To perform the data preprocessing, we create a class that takes the dataset as input, performs the preprocessing steps, and then provides us with batches of states, actions, rewards, returns, timesteps, and masks. The Decision Transformer model can directly use these batches to train.

Trainer class

Huggingfaces also introduces a class called Trainer, which provides API in PyTorch. The API can be used to perform distributed training on multiple GPUs or TPUs and contains the basic training loop. We use the Trainer class to train our transformer model.

Train the model

We create a class that inherits from the Decision Transformer model. The forward function in this class returns a loss, which is the L-2 norm of the model action predictions and the truth. After trying different combinations of hyperparameters, we choose the following:

  1. num_train_epochs=120,
    1. per_device_train_batch_size=64,
    2. learning_rate=1e-4,
    3. weight_decay=1e-4,
    4. warmup_ratio=0.1,
    5. max_grad_norm=0.25,

The current setting uses about 40 minutes to train. We found that by training for more iterations, the performance of the model will be increased. Therefore, we can set the num_train_epochs to be a larger amount and train the model (~3 hours).

Results

In progress

Future work

We have trained a Decision Transformer using the halfcheetah dataset, our next step is to analysis the results statistically and potentially improve the overall performance. We would like to compare the current performance with that of other RL algorithms. Furthermore, we want to support more complex cases by adopting Decision Transformers and explore more RL environments.

Reference

[1] Chen, Lili, et al. “Decision transformer: Reinforcement learning via sequence modeling.” Advances in neural information processing systems 34 (2021): 15084-15097.

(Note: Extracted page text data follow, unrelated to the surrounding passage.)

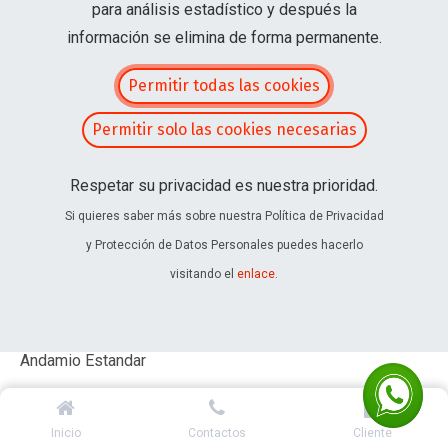
para análisis estadístico y después la
Añadir a la Cotización
información se elimina de forma permanente.
Permitir todas las cookies
Permitir solo las cookies necesarias
Respetar su privacidad es nuestra prioridad.
Si quieres saber más sobre nuestra Política de Privacidad
y Protección de Datos Personales puedes hacerlo
visitando el
enlace
.
Home
Encofrado y Andamiaje
Andamiaje
Andamio Estandar
Inicio
Contactos
Cliente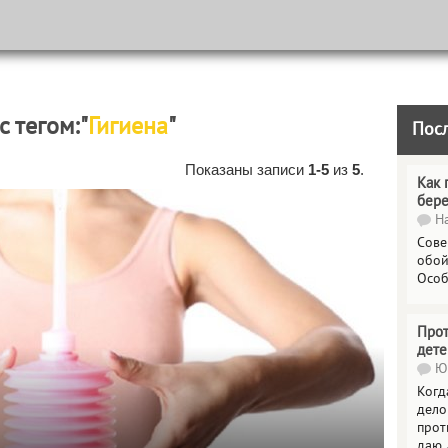
с тегом:"
Гигиена
"
Пос
Показаны записи
1-5
из
5
.
Как 
бер
На
Сове
обой
Особ
Прот
дете
Юл
Когд
дело
прот
даю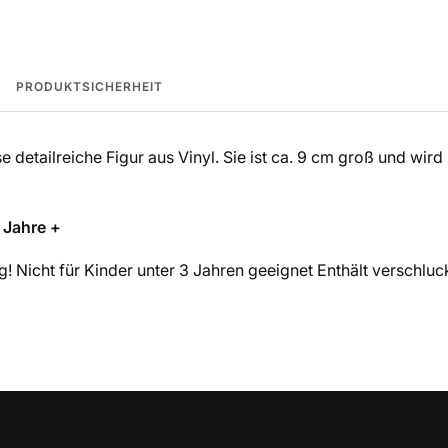
PRODUKTSICHERHEIT
e detailreiche Figur aus Vinyl. Sie ist ca. 9 cm groß und wird
 Jahre +
! Nicht für Kinder unter 3 Jahren geeignet Enthält verschluck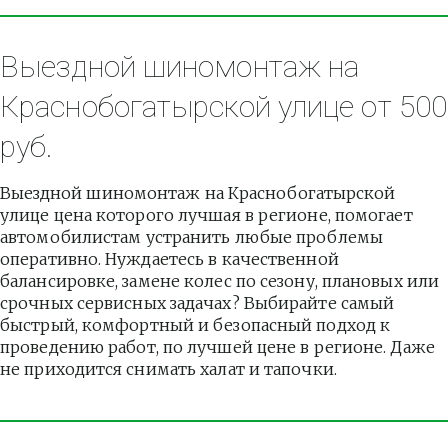
Выездной шиномонтаж на 
Краснобогатырской улице от 500 
руб.
Выездной шиномонтаж на Краснобогатырской 
улице цена которого лучшая в регионе, помогает 
автомобилистам устранить любые проблемы 
оперативно. Нуждаетесь в качественной 
балансировке, замене колес по сезону, плановых или 
срочных сервисных задачах? Выбирайте самый 
быстрый, комфортный и безопасный подход к 
проведению работ, по лучшей цене в регионе. Даже 
не приходится снимать халат и тапочки.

[2] Michael Janner, Qiyang Li and Sergey Levine. “Offline Reinforcement Learning as One Big Sequence Modeling Problem.” Advances in Neural Information Processing Systems (2021).

[3] Ashish Vaswani, Noam Shazeer,et al. “Attention Is All You Need.” Advances in neural information processing systems 30 (2017).

[4] Barhate,Nikhil.”Minimal Implementation of Decision Transformer.” https://github.com/nikhilbarhate99/min-decision-transformer. 2022.

[5] Edward Beeching,Thomas Simonini.”Introducing Decision Transformers on Hugging Face.”, 2022.

[2] Michael Janner, Qiyang Li and Sergey Levine. “Offline Reinforcement Learning as One Big Sequence Modeling Problem.” Advances in Neural Information Processing Systems (2021).